The wolf first wants to eat or – more precisely – devour the grandmother and then Little Red Riding Hood. Why doesn’t he eat Little Red Riding Hood right away? This makes sense on a symbolic level, because the aggressive lust in him must first devour the grandmother and free itself from her, who is infinitely kind and good. Or does the wolf just want to start with the bigger object?
The wolf does not have time to chew, greed and addictive desire must be satisfied immediately. But emotional hunger cannot be satisfied in this way, it fills the stomach until nothing more can fit in.
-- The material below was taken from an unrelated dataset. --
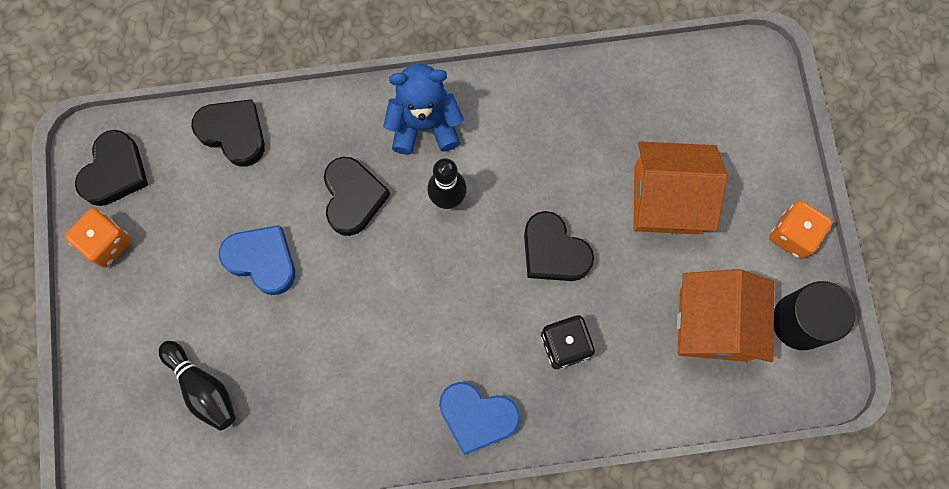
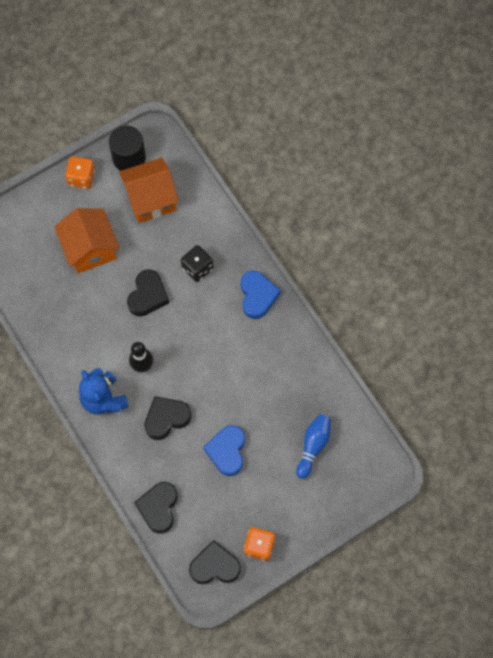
camera: 115 degrees left, 5 degrees down
(203, 388) = (313, 446): black bowling pin -> blue bowling pin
It must be boring and lonely, always having to be good, the same as the long way to the grandmother, who needs refreshment. And the opposite is just as intense, the liberated lust.
From a psychological point of view, Little Red Riding Hood suffers from “unbalanced mental malnutrition” until the wolf appears. And this malnutrition is physically and mentally a so-called starvation-disease.
As Sigmund Freud wrote: Every indulgence is also a neglect. How could Little Red Riding Hood have learned to deal with lustful, selfish and aggressive parts?

The wolf also devours Little Red Riding Hood, who at her grandmother’s bed doesn’t realize that it has the big bad wolf in front of him. It is surprised and cannot believe that it is the grandmother who has such a big mouth. Maybe that’s how it is?
An ingenious twist of the story is, that the grandmother and the wolf are now one and the same, filling themselves with the vibrancy of others. Being nice is one thing, being alive is another. So far, the grandmother had no downsides. And so Little Red Riding Hood again does not recognize the danger.

Carl Spitzweg

After the wolf has eaten both of them, he sleeps soundly, unconscious and defenseless, so that the hunter, who stands for the good, caring father and who had wanted to look after the grandmother, can cut open his stomach and save them both. They are unharmed and Little Red Riding Hood becomes active, it fills the wolf’s belly with stones, dead material, so that it falls dead from the weight. It now vows never to stray from the path again.

Do we not have a doubt about that? But comforting is the conviction that one can fall back behind a conscious experience once made, but quickly remember it, find one’s own way again and preserve oneself.